Religious Education and Worship.
As a Church of England Controlled School the Religious Education is according to Gloucestershire’s Agreed Syllabus which is consistent with the Act’s requirements that it “shall reflect the fact that the religious traditions in Great Britain are in the main Christian whilst taking into account the teaching and practices of the other principal religions”. Daily acts of worship are led by the Head Teacher, teaching staff, children and many local clergy. Parents wishing to exercise their rights to withdraw their children from this area should contact the Head Teacher.
Personal, Social, Health Education (PSHE)

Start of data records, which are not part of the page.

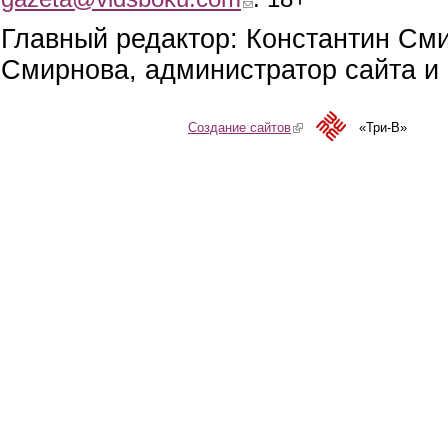
Главный редактор: Константин См
Смирнова, администратор сайта и 
Создание сайтов
(link is external)
«Три-В»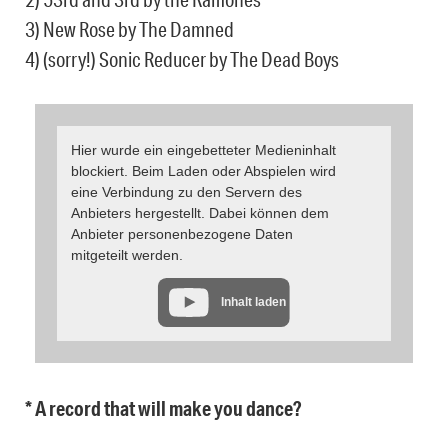
3) New Rose by The Damned
4) (sorry!) Sonic Reducer by The Dead Boys
Hier wurde ein eingebetteter Medieninhalt
blockiert. Beim Laden oder Abspielen wird
eine Verbindung zu den Servern des
Anbieters hergestellt. Dabei können dem
Anbieter personenbezogene Daten
mitgeteilt werden.
Inhalt laden
* A record that will make you dance?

At Kingsholm we have welcomed the new curriculum guidance which recognises that teachers are best placed to understand the needs of their pupils and do not need additional central prescription in the teaching of PSHE.
Therefore through our PSHE policy we aim to provide opportunities for children to increase their understanding about their bodies and how they work, hygiene, diet, how to keep fit, use/misuse of drugs, what it means to keep healthy, their personal responsibility for this and factors which promote it. Specific areas of the curriculum, themed work on Food, Ourselves, Healthy Living and the range of physical activities offered, support this.
Sex and Relationships Education
Sex and relationships education has now been removed from the KS1 and KS2 curriculum. Aspects of sex education are now covered in Y5 and Y6 through the science curriculum. Specifically these are:
Year 5 (statutory requirements): Describe the differences in the life cycles of a mammal, an amphibian, an insect and a bird; Describe the life process of reproduction in some plants and animals; Describe the changes as humans develop to old age.
Year 6 (statutory requirements): Recognise that living things produce offspring of the same kind, but normally offspring vary and are not identical to their parents.
Relationships education is now taught in the wider context of health, personal and social education, sometimes in conjunction with religious education.
We believe that home learning can make an important contribution to pupils’ progress at school. The recommended time allocation for home learning is:
Reception – ½ hour every week Years 3 and 4 - 1½ hours every week.
Years 1 and 2 - 1 hour every week. Years 5 and 6 - 2½ hours every week.
Home learning will mostly be English or Maths activities plus finding out relevant information about the current term’s Kingsholm Curriculum theme.